■ STATED GOAL
Copy out the investment advisory agreement below word for word, in full.

== PAGE

INVESTMENT ADVISORY AGREEMENT
AGREEMENT made this ____ day of May, 1997, by and between TIP Funds, a
Massachusetts business trust (the "Trust"), and Clover Capital Management, Inc.
(the "Adviser").
WHEREAS, the Trust is an open-end, diversified management investment
company registered under the Investment Company Act of 1940, as amended,
consisting of several series of shares, each having its own investment policies;
and
WHEREAS, the Trust has retained SEI Financial Management Corporation
(the "Administrator") to provide administration of the Trust's operations,
subject to the control of the Board of Trustees;
WHEREAS, the Trust desires to retain the Adviser to render investment
management services with respect to the Portfolios set forth in the attached
schedule and such other portfolios as the Trust and the Adviser may agree upon
(the "Portfolios"), and the Adviser is willing to render such services:
NOW, THEREFORE, in consideration of mutual covenants herein contained,
the parties hereto agree as follows:
1. Duties of Adviser. The Trust employs the Adviser to manage the
investment and reinvestment of the assets, and to continuously
review, supervise, and administer the investment program of the
Portfolios, to determine in its discretion the securities to be
purchased or sold, to provide the Administrator and the Trust
with records concerning the Adviser's activities which the Trust
is required to maintain, and to render regular reports to the
Administrator and to the Trust's Officers and Trustees concerning
the Adviser's discharge of the foregoing responsibilities.
The Adviser shall discharge the foregoing responsibilities
subject to the control of the Board of Trustees of the Trust and
in compliance with such policies as the Trustees may from time to
time establish, and in compliance with the objectives, policies,
and limitations for each such Portfolio set forth in the
Portfolio's prospectus and statement of additional information as
amended from time to time, and applicable laws and regulations.

====
== RAW RECORDS

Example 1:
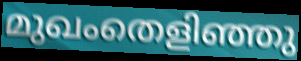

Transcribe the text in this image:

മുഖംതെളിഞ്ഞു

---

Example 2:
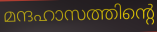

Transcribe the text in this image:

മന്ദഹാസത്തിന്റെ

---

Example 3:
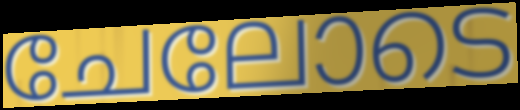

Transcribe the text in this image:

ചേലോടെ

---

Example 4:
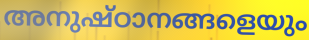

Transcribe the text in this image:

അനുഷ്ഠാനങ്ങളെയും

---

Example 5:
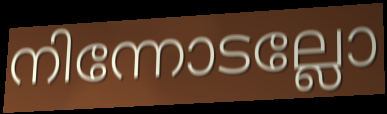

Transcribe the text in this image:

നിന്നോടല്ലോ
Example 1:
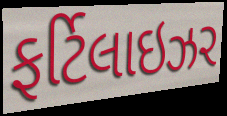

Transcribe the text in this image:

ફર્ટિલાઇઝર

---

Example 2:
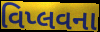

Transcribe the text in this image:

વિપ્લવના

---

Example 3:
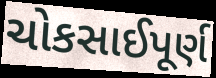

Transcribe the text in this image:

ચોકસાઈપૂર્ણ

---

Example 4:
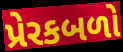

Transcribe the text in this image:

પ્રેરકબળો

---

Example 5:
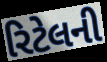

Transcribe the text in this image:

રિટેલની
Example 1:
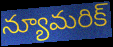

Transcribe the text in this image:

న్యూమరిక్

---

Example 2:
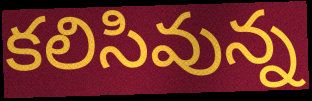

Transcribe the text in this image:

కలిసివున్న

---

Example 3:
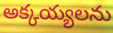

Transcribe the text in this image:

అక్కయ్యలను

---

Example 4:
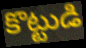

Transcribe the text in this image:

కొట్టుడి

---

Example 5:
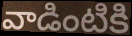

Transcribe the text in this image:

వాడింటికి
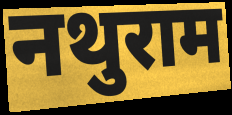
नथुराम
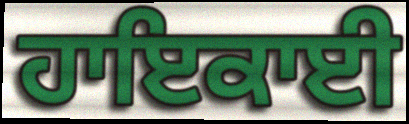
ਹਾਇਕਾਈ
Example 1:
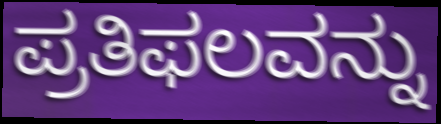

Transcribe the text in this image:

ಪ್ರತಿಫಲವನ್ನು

====
== RAW RECORDS

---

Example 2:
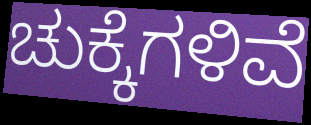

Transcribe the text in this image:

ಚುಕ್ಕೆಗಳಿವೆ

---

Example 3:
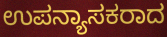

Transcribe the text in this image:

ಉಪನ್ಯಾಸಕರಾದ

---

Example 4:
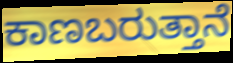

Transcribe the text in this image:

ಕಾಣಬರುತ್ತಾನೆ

====
== RAW RECORDS

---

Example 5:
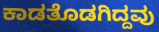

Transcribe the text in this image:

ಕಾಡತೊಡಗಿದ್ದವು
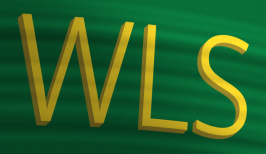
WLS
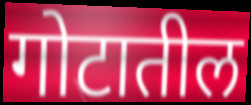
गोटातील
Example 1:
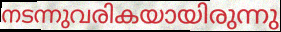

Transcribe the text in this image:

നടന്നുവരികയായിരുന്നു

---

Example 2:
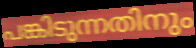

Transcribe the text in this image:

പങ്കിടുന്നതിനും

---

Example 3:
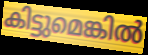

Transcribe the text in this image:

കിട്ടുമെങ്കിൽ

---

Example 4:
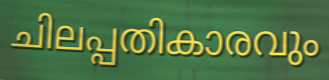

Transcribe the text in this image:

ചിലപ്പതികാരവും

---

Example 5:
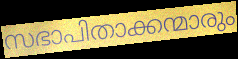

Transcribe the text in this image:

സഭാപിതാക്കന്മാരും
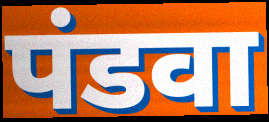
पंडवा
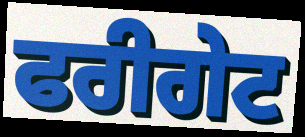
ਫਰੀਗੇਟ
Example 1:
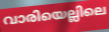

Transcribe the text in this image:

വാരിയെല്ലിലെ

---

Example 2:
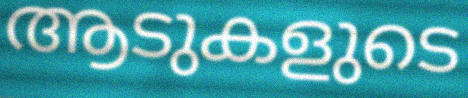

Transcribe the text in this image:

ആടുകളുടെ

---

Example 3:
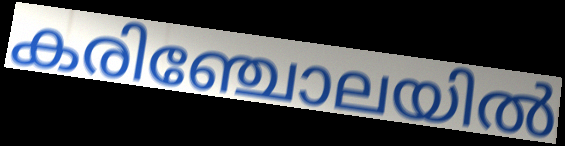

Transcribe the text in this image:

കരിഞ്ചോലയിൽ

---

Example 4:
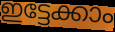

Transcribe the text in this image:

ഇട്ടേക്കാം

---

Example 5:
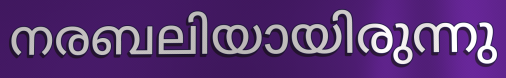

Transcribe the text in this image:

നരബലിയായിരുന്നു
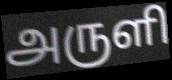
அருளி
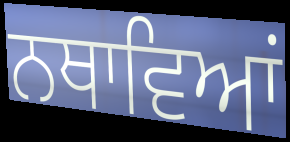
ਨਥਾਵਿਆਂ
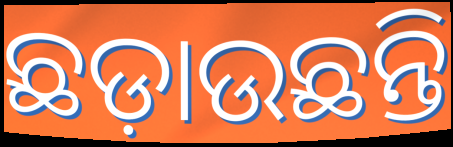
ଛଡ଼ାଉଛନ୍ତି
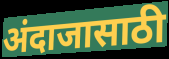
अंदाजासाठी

====

■ RESPONSE
INVESTMENT ADVISORY AGREEMENT
AGREEMENT made this ____ day of May, 1997, by and between TIP Funds, a
Massachusetts business trust (the "Trust"), and Clover Capital Management, Inc.
(the "Adviser").
WHEREAS, the Trust is an open-end, diversified management investment
company registered under the Investment Company Act of 1940, as amended,
consisting of several series of shares, each having its own investment policies;
and
WHEREAS, the Trust has retained SEI Financial Management Corporation
(the "Administrator") to provide administration of the Trust's operations,
subject to the control of the Board of Trustees;
WHEREAS, the Trust desires to retain the Adviser to render investment
management services with respect to the Portfolios set forth in the attached
schedule and such other portfolios as the Trust and the Adviser may agree upon
(the "Portfolios"), and the Adviser is willing to render such services:
NOW, THEREFORE, in consideration of mutual covenants herein contained,
the parties hereto agree as follows:
1. Duties of Adviser. The Trust employs the Adviser to manage the
investment and reinvestment of the assets, and to continuously
review, supervise, and administer the investment program of the
Portfolios, to determine in its discretion the securities to be
purchased or sold, to provide the Administrator and the Trust
with records concerning the Adviser's activities which the Trust
is required to maintain, and to render regular reports to the
Administrator and to the Trust's Officers and Trustees concerning
the Adviser's discharge of the foregoing responsibilities.
The Adviser shall discharge the foregoing responsibilities
subject to the control of the Board of Trustees of the Trust and
in compliance with such policies as the Trustees may from time to
time establish, and in compliance with the objectives, policies,
and limitations for each such Portfolio set forth in the
Portfolio's prospectus and statement of additional information as
amended from time to time, and applicable laws and regulations.